The court downplayed these concerns where medical monitoring is awarded as a remedy, because defendants can raise defenses to the underlying negligence claim.  Examples of such defenses would be the lack of a legal duty owed to the plaintiff or proof that the defendant acted reasonably.  Furthermore, the court said, successful plaintiffs will be required to show that “the medical monitoring at issue is something greater than would be recommended as a matter of general health care for the public at large.”8  Time will tell whether these meager restrictions will be adequate to curb frivolous or excessive claims.

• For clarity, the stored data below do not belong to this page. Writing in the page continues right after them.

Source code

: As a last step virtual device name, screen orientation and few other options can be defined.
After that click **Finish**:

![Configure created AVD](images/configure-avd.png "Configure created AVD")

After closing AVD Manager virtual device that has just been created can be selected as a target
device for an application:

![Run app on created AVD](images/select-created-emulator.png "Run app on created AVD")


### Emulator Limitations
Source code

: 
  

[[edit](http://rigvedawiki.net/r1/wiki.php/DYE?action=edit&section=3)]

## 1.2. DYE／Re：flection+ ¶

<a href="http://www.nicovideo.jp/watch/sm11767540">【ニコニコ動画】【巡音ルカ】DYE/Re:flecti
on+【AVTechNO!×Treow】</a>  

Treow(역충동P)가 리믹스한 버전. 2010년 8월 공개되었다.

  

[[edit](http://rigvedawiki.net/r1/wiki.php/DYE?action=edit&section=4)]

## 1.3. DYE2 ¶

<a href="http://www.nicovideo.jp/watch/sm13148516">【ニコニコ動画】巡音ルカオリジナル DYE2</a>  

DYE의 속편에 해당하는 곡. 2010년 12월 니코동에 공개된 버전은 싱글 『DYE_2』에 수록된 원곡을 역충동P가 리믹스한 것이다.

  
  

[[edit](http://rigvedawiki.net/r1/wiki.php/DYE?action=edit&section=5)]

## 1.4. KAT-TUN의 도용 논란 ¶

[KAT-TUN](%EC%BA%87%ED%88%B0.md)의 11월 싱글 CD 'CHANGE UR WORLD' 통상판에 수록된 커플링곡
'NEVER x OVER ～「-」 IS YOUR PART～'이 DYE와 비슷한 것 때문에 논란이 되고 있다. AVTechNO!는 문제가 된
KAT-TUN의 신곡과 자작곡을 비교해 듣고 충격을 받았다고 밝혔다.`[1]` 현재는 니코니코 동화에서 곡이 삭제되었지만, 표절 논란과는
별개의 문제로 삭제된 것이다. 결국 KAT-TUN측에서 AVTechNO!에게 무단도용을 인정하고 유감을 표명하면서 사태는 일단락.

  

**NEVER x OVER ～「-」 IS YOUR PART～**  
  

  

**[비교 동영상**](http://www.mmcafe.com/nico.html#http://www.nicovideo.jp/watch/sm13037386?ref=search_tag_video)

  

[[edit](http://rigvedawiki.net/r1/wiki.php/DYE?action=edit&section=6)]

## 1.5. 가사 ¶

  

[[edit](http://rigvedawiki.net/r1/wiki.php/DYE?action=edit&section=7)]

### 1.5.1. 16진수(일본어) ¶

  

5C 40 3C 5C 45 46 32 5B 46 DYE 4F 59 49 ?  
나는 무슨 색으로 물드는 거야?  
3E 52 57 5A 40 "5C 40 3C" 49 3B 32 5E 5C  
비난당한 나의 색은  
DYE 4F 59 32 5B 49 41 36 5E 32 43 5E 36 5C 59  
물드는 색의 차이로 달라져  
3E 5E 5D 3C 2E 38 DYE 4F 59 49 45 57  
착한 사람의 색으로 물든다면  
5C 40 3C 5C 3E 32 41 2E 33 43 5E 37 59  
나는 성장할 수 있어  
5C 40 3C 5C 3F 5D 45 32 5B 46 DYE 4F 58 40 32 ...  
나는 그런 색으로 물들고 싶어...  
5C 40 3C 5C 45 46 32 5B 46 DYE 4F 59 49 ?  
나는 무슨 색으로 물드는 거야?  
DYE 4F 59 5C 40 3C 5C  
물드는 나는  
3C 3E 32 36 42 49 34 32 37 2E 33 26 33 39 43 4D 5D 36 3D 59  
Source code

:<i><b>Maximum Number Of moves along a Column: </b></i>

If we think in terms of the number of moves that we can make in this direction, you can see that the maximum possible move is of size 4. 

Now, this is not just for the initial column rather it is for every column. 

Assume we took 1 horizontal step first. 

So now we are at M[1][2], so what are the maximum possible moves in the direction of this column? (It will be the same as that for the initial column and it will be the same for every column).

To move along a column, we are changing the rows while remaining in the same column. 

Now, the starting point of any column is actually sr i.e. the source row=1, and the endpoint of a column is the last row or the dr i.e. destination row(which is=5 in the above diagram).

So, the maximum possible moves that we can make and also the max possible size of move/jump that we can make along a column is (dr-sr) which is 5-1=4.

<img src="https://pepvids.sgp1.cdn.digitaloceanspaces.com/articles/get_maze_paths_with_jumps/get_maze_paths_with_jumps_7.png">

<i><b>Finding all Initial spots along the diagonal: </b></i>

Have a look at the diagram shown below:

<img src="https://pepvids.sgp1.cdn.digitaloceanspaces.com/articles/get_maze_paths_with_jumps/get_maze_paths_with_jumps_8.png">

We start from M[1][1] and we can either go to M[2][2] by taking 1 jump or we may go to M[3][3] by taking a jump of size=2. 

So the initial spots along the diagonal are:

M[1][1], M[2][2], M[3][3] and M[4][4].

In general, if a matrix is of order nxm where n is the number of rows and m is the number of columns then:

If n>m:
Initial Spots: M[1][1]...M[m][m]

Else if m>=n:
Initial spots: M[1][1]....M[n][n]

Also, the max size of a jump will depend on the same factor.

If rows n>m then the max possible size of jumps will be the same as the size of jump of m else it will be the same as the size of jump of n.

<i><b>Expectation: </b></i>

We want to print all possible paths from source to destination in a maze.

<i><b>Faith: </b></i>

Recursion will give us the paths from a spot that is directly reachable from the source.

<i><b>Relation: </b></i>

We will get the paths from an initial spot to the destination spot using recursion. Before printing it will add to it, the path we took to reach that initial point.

Sadler Leaves Important Questions Unanswered

The Nevada Supreme Court “decline[d] to identify specific factors that a plaintiff must demonstrate to establish entitlement to medical monitoring as a remedy.”9  Consequently, the court’s decision will give rise to litigation over the many issues left unanswered.  How these issues are ultimately addressed will play a large role in determining the extent to which the Sadler decision will spawn new litigation.

For example, medical monitoring claims have proliferated in states where plaintiffs have been allowed to recover lump-sum awards.  Nevada courts should ensure that any money that is awarded is actually spent on monitoring.  In addition, plaintiffs should be required to prove that the proposed monitoring procedure makes the early detection of the potential disease possible.  If no such test exists, then monitoring is of no assistance.  There should be some demonstrated clinical value in the early detection and diagnosis of the disease sought to be monitored.  Furthermore, the disease sought to be monitored should be serious.  Medical monitoring should not be permitted to detect trivial or nonimpairing conditions.  Courts also should utilize a cost-benefit analysis to determine whether medical monitoring is appropriate.  As the Utah Supreme Court has said, “if a reasonable physician would not prescribe [medical monitoring] for a particular plaintiff because the benefits of monitoring would be outweighed by the costs, which may include, among other things, the burdensome frequency of the monitoring procedure, its excessive price, or its risk of harm to the patient, then recovery would not be allowed.”10

If lower courts in Nevada fill the gaps in the Sadler decision as just outlined, then they will go a long way to containing the damage a wide-open medical monitoring rule would otherwise impose.


Mark A. Behrens is a member of Washington Legal Foundation’s Legal Policy Advisory Board and co-chairs the Public Policy Group of the law firm Shook, Hardy & Bacon L.L.P. in Washington, D.C.  Christopher E. Appel is an Associate in Shook, Hardy & Bacon L.L.P.’s Public Policy Group.


  1. Sadler, 340 P.3d at 1272 (emphasis added).
  2. 16 P.3d at 438.
  3. Sadler, 340 P.3d at 1268.
  4. Id. at 1269.
  5. Id.
  6. Id. at 1271 (quoting Metro-North Commuter R.R. Co. v. Buckley, 521 U.S. 424, 442 (1997)).
  7. See, e.g., Victor E. Schwartz et al., Medical Monitoring: The Right Way and the Wrong Way, 70 Mo. L. Rev. 349 (2005); see also Mark A. Behrens & Christopher E. Appel, Medical Monitoring in Missouri After Meyer Ex Rel. Coplin v. Fluor Corp.: Sound Policy Should be Restored to a Vague and Unsound Directive, 27 St. Louis U. Pub. L. Rev. 135 (2007).
  8. Sadler, 340 P.3d at 1271.
  9. Id. at 1271-72.
  10. Hensen v. Mountain Fuel Supply Co., 858 P.2d 970, 980 (Utah 1993).